▶ **Task to carry out**
Turn every line of the entries below into a JSON list of strings, one string per line, skipping blank lines. Leave out the picture lines.

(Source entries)
================
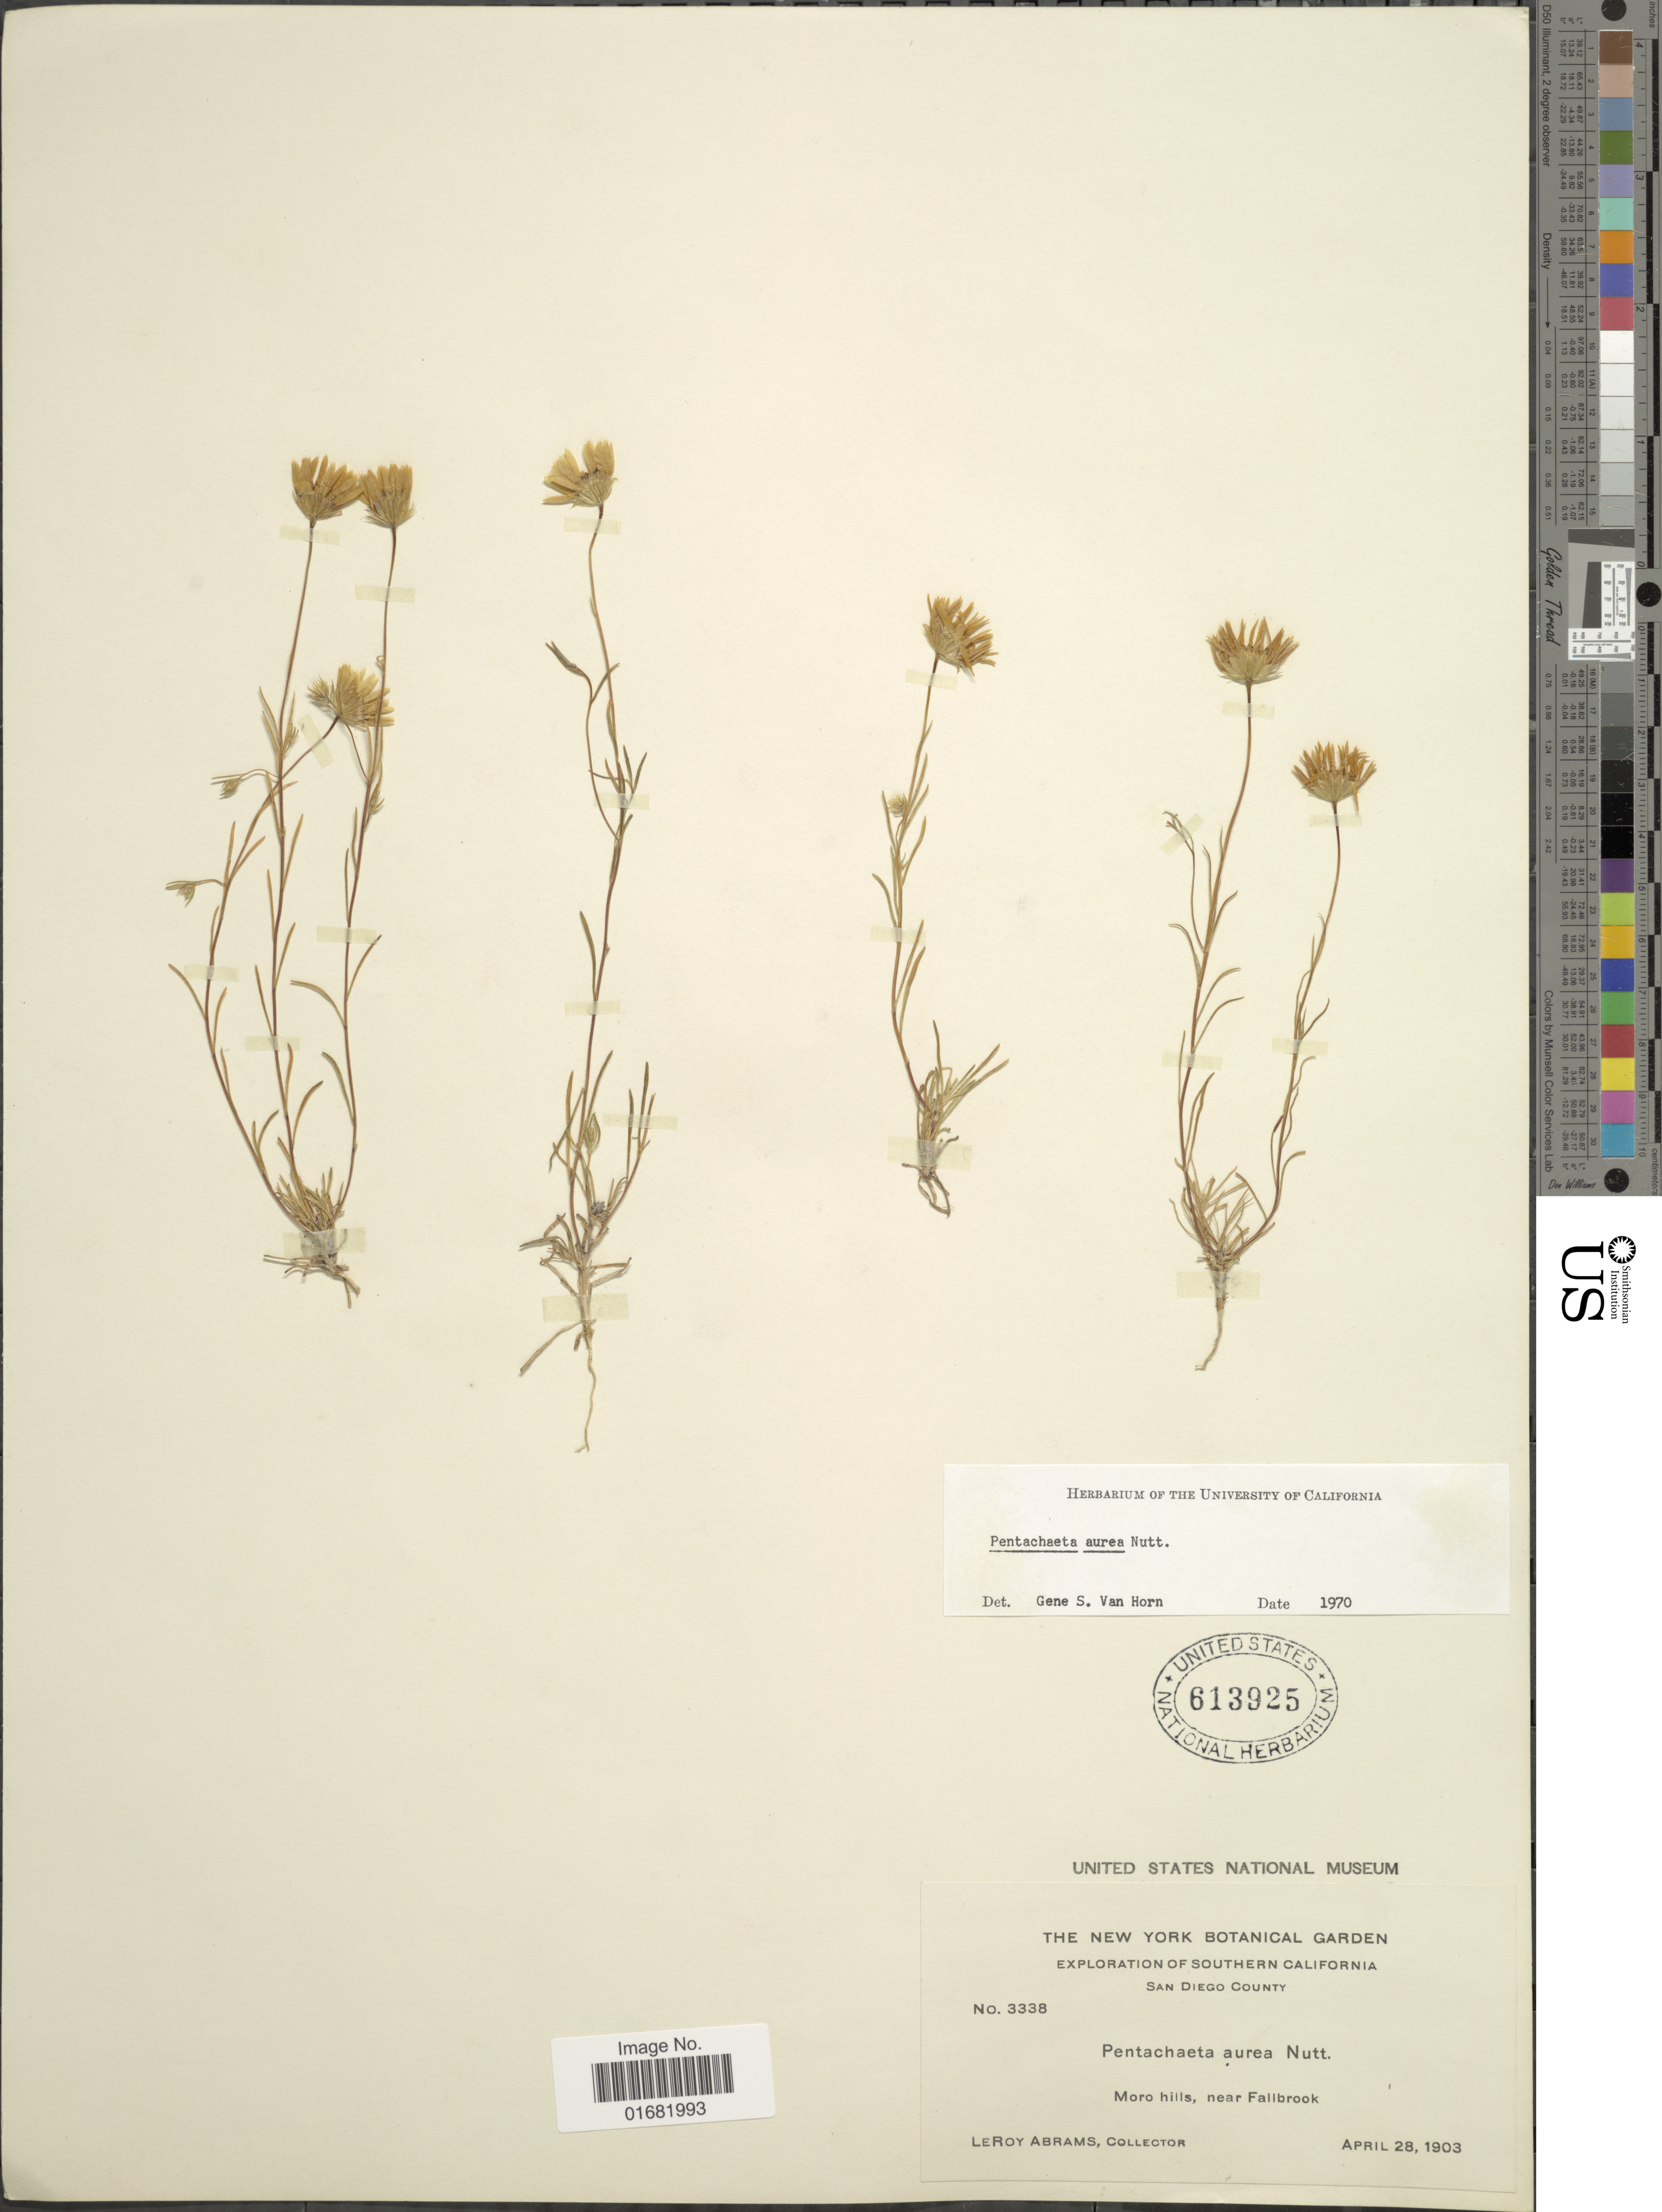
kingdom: Plantae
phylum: Tracheophyta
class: Magnoliopsida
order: Asterales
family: Asteraceae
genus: Pentachaeta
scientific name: Pentachaeta aurea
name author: Nutt.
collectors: L. Abrams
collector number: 3338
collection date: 1903-04-28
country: United States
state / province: California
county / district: San Diego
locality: Southern California. San Diego County. Moro hills, near Fallbrook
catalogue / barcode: US 613925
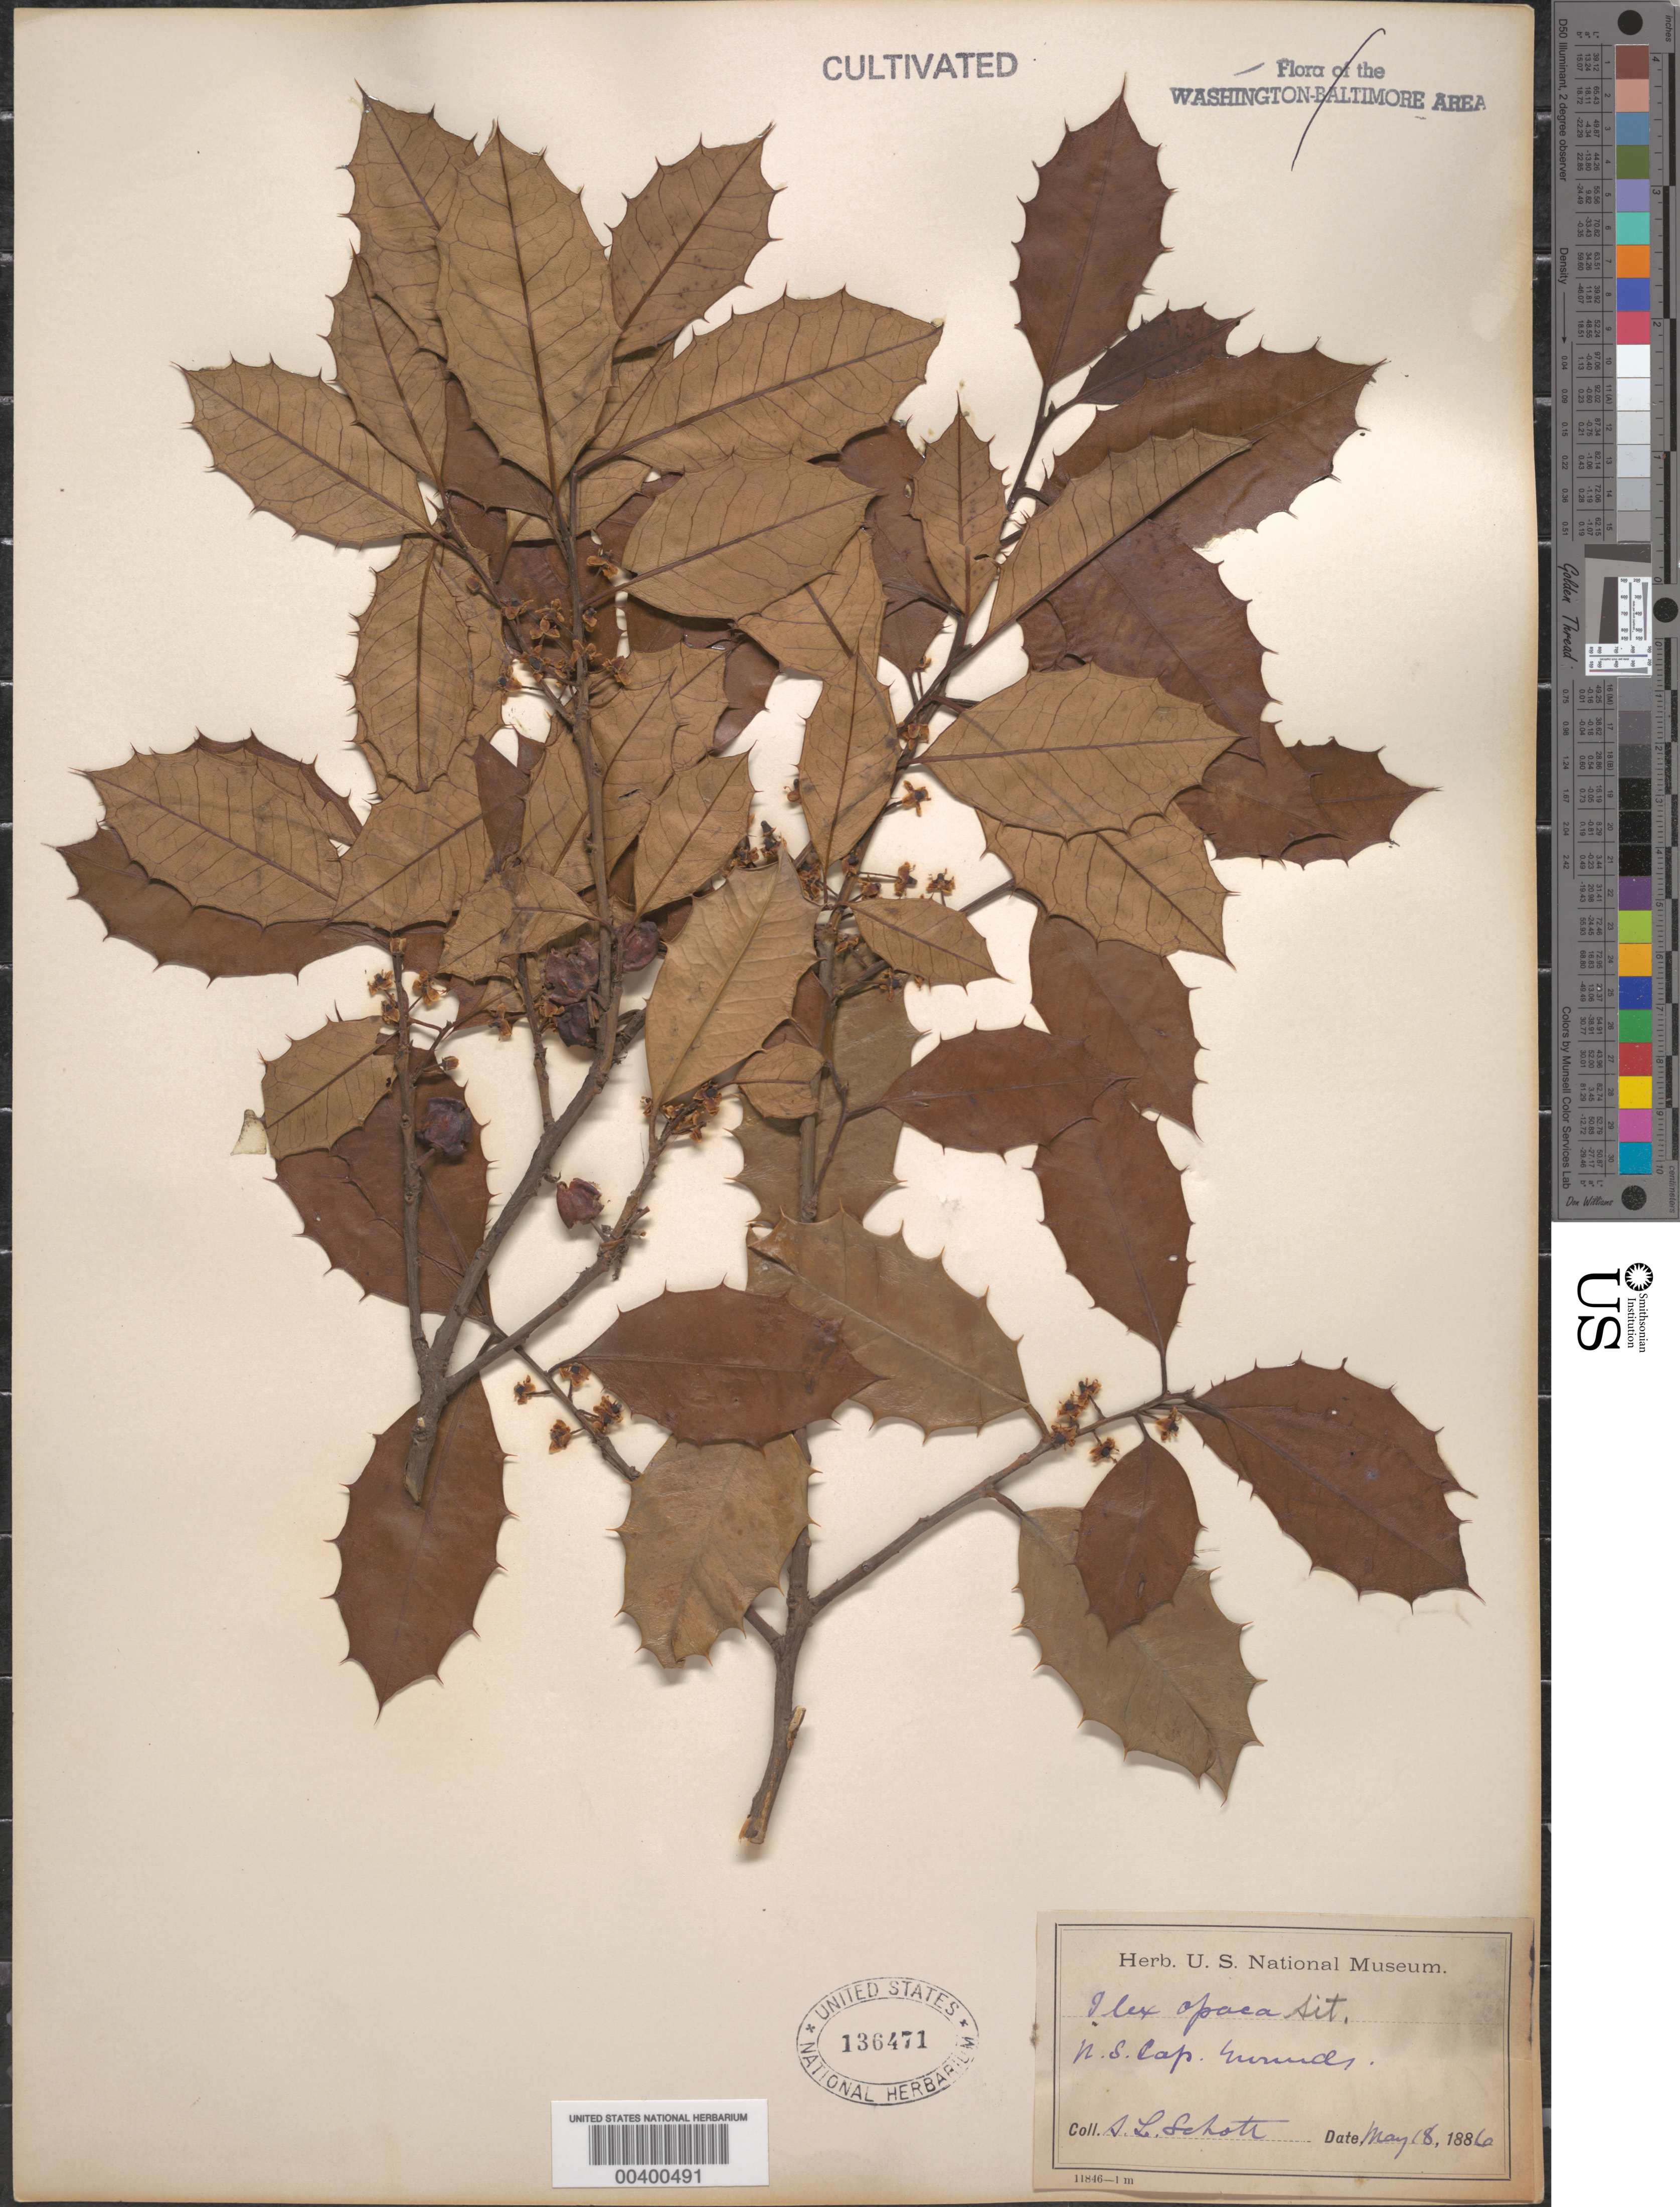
================
▶ **Exercise result**
[
  "kingdom: Plantae",
  "phylum: Tracheophyta",
  "class: Magnoliopsida",
  "order: Asterales",
  "family: Asteraceae",
  "genus: Pentachaeta",
  "scientific name: Pentachaeta aurea",
  "name author: Nutt.",
  "collectors: L. Abrams",
  "collector number: 3338",
  "collection date: 1903-04-28",
  "country: United States",
  "state / province: California",
  "county / district: San Diego",
  "locality: Southern California. San Diego County. Moro hills, near Fallbrook",
  "catalogue / barcode: US 613925"
]